“You been there, Coydog?” the boy asked. Ptolemy remembered then, so many years later, listening to opera and ignoring Robyn, that he never called Coy Mr. McCann, which was his name. It was just mostly
“I been there in my mind,” Coy McCann told the boy.
“How you do that?”
“Read,” he said, stretching out the vowel sound like the singer did with her notes.
“How you learn that?”
“A, B, C,” Coy said, wagging his forefinger like the white conductor did on odd Thursdays in the summer when the white people’s marching band stopped in front of the town hall and performed old southern favorites.
That was the beginning of Li’l Pea’s informal education. From A to L were accomplished that very afternoon.
After he could say all the letters, Coydog stole some paper from the country store and showed his student how to make the sounds with pencil lines.
“Ain’t it wrong to be stealin’ that paper from the white man’s sto’?” Li’l Pea asked his aged friend.
“Wrong?” the wiry little man exclaimed. “Hell, it ain’t wrong, it’s a sin.”
“But if you do a sin, ain’t you goin’ to hell?”
“That all depends, boy.” Coy’s long dark face cracked open at his mouth, showing his strong, stained teeth. “The Catholics profess that all you got to do is say you’re sorry and the Lord will forgive. Other peoples say that Saint Peter’s got a scale where they put all the bad you done on one side and all the good on t’other. An’ if the good outweigh the bad they got a cot for you in heaven.
“So if I steal this here tablet an’ pencils but then I teach you how to read an’ write an’ from there you invent a train that go from here to Venice ...”

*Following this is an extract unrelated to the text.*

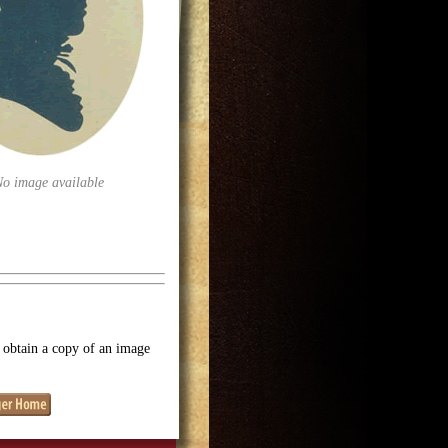
No image available
o obtain a copy of an image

The German alto was warbling about love and Ptolemy remembered the name of the city with rivers for streets. He wanted to go to the bathroom and call the girl out to tell her what he’d accomplished but Coydog wouldn’t stop talking.
“. . . well, if I do that, then maybe the good beat out the bad.”
Ptolemy recalled watching his friend study him with a calculating eye.
“But you know, boy,” Coy said, “I don’t believe any’a that.”
“What do you believe?” the boy asked, the ABC’s whirling around his head.
“I think that there’s a long line up there in heaven an’ yo’ place in that line is predicted by what you done wrong. The worser thing you did puts you that much further to the back of the line. The people done the lesser is up toward the front.
“Now, the line start in downtown heaven and goes all the way to the barracks of hell because the two places is connected, just like good an’ evil in the same man. So anyway, when you die you get a number that stands for what you did wrong. So if you had two mens, a black one and a white one, and the black man stole the white man’s pig to feed his kids and then the white man shot the black man’s son because he couldn’t find the thief . . . well, the white man gonna get a much bigger number for murder than the black man will for stealin’. So, forgettin’ any other misdemeanors, the white man will have a hotfoot at his place on line and the black man will hear harp music comin’ from just up the way.”
“But what about the boy?” Li’l Pea asked.
“What boy?”
“The one that the white man killed.”
“Him?” Coydog said with a pained grimace. “They ain’t no special numbahs for the victims. Just ’cause they grabbed you and chained you, just ’cause they beat you an’ raped your sister don’t mean a thing when it come to that line. God don’t care what they did to you. What he care about is what you did.”
Ptolemy was Li’l Pea looking up at the man who had just opened the alphabet for him, the man who stole for him, sacrificing himself to the judgment of the great beyond.
“Mr. Grey?”
The newscaster was talking about a criminal in a cornfield somewhere, a woman was singing sweetly, and his name came in between the two.
“Mr. Grey.”
Looking up from his place on the floor in Coy’s room, no, in his own apartment, looking up, he saw Robyn, her short skirt hiked up even higher, her hands holding unidentifiable gelatinous masses of blackened rot.
“Uh-huh,” he said.
“Are you lookin’ at my legs, Mr. Grey?” she asked with surprise but no anger in her tone.
“Yes, ma’am.”
“You think I’m pretty?”
“I think pretty is your ugly little sister,” he said, repeating a compliment that he’d heard Coydog use a thousand times.
It worked on Robyn just like it had on all the young women that Coy had courted.
“That’s sweet. You a playah, huh, Mr. Grey?”
“What’s that in your hands?” he asked.
“It come out from under the sink an’ in the bathtub. It’s a mess. How do you go to the bathroom at all in there? The toilet don’t even flush.”
“For number one I use a coffee can and I . . .” He hesitated. “I pour it down the sink.”
“An’ what about numbah two?” Robyn asked, neither ashamed nor disgusted as far as the old man could tell.
“I usually wait for Reggie to come by. He usually take me to Frank’s Coffee Shop for breakfast or lunch an’ aftah I get my coffee I go.”
“So you ain’t been to a toilet since you was at the wake?” she asked.